TASK OBJECTIVE: Repeat word for word the line with "You see electron micrographs at 8 nanometers per pixel. Track" and every line after it until the records below run out.
**** SUPPLIED DATA
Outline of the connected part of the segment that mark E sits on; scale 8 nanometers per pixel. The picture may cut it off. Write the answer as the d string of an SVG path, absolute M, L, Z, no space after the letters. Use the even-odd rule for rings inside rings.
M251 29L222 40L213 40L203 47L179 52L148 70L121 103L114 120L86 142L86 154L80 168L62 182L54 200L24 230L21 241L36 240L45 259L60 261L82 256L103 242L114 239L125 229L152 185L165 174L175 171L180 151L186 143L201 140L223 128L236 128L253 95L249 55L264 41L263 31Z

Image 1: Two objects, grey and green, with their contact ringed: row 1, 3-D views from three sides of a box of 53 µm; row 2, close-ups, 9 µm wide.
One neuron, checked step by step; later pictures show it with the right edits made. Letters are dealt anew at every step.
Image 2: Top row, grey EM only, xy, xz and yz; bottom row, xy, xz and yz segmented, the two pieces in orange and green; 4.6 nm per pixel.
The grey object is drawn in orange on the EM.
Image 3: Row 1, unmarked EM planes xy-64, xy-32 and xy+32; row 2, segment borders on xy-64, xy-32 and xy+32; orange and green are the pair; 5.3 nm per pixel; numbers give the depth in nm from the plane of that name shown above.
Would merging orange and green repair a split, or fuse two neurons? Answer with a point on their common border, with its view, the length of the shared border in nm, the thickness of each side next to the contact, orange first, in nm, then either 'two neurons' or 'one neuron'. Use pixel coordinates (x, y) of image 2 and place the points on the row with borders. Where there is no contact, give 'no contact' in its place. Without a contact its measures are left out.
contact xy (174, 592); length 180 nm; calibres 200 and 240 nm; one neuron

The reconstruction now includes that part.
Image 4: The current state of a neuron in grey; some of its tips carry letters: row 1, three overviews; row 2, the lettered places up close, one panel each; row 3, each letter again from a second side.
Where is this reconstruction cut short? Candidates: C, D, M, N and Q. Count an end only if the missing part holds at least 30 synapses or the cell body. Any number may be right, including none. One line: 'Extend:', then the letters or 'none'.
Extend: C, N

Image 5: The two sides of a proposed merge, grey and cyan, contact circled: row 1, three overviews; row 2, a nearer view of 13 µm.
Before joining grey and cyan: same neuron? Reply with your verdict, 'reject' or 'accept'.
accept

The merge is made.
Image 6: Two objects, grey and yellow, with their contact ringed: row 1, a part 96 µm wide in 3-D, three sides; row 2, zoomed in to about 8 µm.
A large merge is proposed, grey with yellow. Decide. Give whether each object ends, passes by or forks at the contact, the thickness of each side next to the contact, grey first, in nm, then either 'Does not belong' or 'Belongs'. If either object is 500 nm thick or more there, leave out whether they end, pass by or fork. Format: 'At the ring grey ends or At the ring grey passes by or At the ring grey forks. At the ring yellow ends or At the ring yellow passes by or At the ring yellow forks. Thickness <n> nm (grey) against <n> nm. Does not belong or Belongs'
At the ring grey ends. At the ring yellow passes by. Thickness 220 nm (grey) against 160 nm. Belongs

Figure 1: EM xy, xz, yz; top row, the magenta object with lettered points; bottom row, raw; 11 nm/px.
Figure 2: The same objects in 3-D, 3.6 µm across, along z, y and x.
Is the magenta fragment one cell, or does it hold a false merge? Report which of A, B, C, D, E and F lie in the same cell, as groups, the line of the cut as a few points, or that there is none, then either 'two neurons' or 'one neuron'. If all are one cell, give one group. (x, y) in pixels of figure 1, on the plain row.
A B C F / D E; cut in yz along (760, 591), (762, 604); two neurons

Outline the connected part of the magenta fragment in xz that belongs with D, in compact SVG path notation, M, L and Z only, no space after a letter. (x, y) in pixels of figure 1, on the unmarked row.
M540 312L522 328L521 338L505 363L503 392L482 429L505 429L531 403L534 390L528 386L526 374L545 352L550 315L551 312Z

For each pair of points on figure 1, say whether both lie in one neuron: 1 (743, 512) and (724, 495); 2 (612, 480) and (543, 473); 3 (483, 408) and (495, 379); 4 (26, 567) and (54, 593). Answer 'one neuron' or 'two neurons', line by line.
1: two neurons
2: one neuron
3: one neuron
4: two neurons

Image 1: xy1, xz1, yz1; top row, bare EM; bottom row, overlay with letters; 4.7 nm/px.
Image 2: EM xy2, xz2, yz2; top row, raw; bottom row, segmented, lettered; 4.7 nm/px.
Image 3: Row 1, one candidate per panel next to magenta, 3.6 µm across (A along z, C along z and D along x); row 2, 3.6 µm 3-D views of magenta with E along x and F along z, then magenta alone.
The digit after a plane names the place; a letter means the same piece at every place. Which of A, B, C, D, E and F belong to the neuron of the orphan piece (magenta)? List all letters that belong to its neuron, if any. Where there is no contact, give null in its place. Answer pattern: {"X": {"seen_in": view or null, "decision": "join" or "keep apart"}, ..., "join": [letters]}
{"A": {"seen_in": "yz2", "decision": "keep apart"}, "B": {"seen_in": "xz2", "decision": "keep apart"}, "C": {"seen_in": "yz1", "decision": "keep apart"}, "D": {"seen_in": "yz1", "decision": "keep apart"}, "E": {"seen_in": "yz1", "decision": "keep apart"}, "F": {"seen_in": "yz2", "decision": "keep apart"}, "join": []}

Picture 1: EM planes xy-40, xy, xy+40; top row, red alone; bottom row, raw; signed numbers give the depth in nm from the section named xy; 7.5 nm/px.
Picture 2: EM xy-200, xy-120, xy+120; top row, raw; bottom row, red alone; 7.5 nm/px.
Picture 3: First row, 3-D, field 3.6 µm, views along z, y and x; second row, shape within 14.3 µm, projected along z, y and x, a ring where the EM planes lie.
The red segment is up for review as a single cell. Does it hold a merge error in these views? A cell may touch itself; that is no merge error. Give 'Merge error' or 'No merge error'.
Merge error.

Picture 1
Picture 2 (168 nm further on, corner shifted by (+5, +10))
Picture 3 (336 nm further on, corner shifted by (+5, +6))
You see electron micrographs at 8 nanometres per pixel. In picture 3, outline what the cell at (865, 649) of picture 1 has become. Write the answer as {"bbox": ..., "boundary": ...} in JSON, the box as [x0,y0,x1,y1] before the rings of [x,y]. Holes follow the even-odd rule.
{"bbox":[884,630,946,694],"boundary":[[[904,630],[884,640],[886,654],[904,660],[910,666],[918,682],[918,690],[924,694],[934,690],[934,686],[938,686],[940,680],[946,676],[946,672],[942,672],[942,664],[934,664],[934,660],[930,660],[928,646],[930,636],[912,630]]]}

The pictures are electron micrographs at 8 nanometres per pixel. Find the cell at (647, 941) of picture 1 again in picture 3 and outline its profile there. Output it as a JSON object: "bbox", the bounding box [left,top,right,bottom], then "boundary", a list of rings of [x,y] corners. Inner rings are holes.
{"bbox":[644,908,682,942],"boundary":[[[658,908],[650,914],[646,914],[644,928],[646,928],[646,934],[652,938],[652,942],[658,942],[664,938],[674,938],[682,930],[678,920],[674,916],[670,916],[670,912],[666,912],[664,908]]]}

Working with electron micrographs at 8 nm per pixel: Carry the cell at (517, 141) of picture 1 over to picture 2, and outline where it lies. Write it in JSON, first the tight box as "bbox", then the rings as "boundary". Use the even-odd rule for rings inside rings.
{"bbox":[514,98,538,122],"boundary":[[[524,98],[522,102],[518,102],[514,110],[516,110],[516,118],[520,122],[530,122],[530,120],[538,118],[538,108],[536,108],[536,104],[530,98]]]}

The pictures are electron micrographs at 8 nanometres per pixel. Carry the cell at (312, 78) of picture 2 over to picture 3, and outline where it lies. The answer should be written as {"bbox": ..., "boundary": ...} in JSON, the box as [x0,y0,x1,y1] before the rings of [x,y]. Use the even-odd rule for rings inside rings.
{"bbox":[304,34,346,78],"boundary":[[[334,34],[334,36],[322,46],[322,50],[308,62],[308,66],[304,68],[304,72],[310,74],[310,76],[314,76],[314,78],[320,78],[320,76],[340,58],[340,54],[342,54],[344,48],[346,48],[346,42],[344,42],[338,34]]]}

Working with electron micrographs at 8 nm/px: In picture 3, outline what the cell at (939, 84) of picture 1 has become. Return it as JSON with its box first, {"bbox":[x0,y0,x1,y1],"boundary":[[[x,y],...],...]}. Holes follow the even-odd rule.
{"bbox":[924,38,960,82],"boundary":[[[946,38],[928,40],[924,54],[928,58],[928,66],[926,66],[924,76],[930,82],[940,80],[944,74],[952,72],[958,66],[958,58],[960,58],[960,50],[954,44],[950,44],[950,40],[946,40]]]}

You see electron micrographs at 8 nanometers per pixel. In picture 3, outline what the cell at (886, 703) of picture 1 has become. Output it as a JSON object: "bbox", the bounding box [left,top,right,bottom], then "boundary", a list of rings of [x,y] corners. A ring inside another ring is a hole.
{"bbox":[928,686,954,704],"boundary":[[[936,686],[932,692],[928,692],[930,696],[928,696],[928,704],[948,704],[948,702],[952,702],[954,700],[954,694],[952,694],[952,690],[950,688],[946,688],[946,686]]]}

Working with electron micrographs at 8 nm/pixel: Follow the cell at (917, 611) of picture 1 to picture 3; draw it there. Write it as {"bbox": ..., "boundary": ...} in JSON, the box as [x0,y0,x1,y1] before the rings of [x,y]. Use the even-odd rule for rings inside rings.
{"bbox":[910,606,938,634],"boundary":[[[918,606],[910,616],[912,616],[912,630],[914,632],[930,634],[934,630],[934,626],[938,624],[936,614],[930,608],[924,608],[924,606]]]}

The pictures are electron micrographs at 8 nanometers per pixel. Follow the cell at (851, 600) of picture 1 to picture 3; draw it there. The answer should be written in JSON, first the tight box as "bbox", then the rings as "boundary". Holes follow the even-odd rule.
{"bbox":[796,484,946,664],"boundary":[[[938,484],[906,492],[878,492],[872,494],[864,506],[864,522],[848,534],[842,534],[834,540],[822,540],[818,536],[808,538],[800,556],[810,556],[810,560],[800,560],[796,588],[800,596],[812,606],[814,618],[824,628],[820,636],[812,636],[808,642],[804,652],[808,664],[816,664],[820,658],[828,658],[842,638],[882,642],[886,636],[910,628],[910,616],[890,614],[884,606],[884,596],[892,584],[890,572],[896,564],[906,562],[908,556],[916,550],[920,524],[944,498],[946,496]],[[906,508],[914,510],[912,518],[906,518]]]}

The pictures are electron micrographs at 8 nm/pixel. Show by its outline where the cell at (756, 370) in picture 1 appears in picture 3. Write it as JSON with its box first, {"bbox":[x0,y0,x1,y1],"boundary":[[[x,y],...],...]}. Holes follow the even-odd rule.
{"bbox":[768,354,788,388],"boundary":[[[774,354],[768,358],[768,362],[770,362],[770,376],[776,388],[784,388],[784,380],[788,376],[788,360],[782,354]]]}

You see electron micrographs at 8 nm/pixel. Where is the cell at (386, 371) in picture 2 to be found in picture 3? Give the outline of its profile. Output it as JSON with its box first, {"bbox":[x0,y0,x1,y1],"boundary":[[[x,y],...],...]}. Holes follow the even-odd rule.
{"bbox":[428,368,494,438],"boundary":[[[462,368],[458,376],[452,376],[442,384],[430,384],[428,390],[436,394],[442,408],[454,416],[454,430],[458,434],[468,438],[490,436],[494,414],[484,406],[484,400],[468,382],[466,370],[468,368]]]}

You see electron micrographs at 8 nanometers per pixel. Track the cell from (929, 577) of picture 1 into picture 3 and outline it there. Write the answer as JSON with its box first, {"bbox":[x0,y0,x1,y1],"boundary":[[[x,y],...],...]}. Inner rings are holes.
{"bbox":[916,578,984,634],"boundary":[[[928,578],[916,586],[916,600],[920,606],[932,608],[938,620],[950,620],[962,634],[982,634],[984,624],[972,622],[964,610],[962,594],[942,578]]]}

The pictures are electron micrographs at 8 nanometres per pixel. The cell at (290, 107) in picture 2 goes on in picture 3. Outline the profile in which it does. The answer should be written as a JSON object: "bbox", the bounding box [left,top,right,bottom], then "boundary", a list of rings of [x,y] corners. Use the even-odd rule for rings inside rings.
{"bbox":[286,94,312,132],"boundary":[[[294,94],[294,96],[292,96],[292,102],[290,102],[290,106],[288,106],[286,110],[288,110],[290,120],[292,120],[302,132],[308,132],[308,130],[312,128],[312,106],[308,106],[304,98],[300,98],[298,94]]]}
********
YOUR RESPONSE:
You see electron micrographs at 8 nanometers per pixel. Track the cell from (929, 577) of picture 1 into picture 3 and outline it there. Write the answer as JSON with its box first, {"bbox":[x0,y0,x1,y1],"boundary":[[[x,y],...],...]}. Inner rings are holes.
{"bbox":[916,578,984,634],"boundary":[[[928,578],[916,586],[916,600],[920,606],[932,608],[938,620],[950,620],[962,634],[982,634],[984,624],[972,622],[964,610],[962,594],[942,578]]]}

The pictures are electron micrographs at 8 nanometres per pixel. The cell at (290, 107) in picture 2 goes on in picture 3. Outline the profile in which it does. The answer should be written as a JSON object: "bbox", the bounding box [left,top,right,bottom], then "boundary", a list of rings of [x,y] corners. Use the even-odd rule for rings inside rings.
{"bbox":[286,94,312,132],"boundary":[[[294,94],[294,96],[292,96],[292,102],[290,102],[290,106],[288,106],[286,110],[288,110],[290,120],[292,120],[302,132],[308,132],[308,130],[312,128],[312,106],[308,106],[304,98],[300,98],[298,94]]]}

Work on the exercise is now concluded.